U.S. Dep’t of Justice, 480 F.3d 104, 119-20 (2d Cir 2007);
Foster v. INS, 376 F.3d 75, 78 (2d Cir. 2004).
3
Dong also argues that the fine imposed on his family
after his wife’s abortion constitutes persecution on the basis
of a protected ground. Nothing in the record, however,
compels this conclusion. Rather, Dong’s testimony
demonstrated that the fine was imposed before he fought with
family planning officials, and, thus, was not on account of
Dong’s resistance to the family planning policies, but,
rather, merely because the couple had violated the policies.
See Shi Liang Lin, 494 F.3d at 313. Accordingly, the agency
did not err in finding that Dong failed to demonstrate the
nexus to a protected ground required to establish his
eligibility for asylum and withholding of removal. See
8 U.S.C. § 1158(b)(1)(B)(i); 8 U.S.C. § 1231(b)(3)(A).
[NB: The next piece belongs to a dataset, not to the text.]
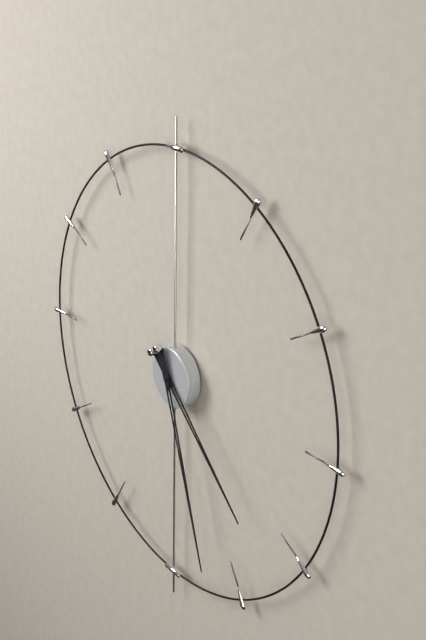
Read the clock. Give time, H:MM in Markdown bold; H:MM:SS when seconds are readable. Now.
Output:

Even assuming Dong’s altercation with authorities was
“other resistance,” the agency reasonably concluded that Dong
had failed to establish that he was persecuted as a result, as
he was neither detained nor physically mistreated. See
Ivanishvilli v. U.S. Dep’t of Justice, 433 F.3d 332, 341 (2d
Cir. 2006) (noting that harm must rise above “mere harassment”
to constitute persecution); Matter of Acosta, 19 I. & N. Dec.
211, 222 (BIA 1985) (defining persecution as a “threat to the
life or freedom of, or the infliction of suffering or harm
4
upon, those who differ in a way regarded as offensive”),
overruled, in part, on other grounds, INS v. Cardoza-Fonseca,
480 U.S. 421 (1987). Similarly, Dong failed to establish a
fear of future persecution. Other than his testimony that he
feared arrest on the basis of his confrontation with the
officials, Dong offered no evidence that he would be arrested,
detained or otherwise harmed if returned to China. Absent
“solid support” in the record that his fear is objectively
reasonable, Dong’s claim of future persecution is “speculative
at best.” Jian Xing Huang v. U.S. INS, 421 F.3d 125, 129 (2d
Cir. 2005). Therefore, as the agency reasonably found that
Dong failed to demonstrate either past persecution or a well-
founded fear of future persecution, it did not err by denying
his applications for asylum, withholding of removal, and CAT
relief. See 8 C.F.R. § 1208.13(b)(2)(iii); 8 C.F.R.
§ 1208.16(b)(2)(i); see also Paul v. Gonzales, 444 F.3d 148,
156 (2d Cir. 2006).
For the foregoing reasons, the petition for review is
DENIED. As we have completed our review, the pending motion
for a stay of removal in this petition is DISMISSED as moot.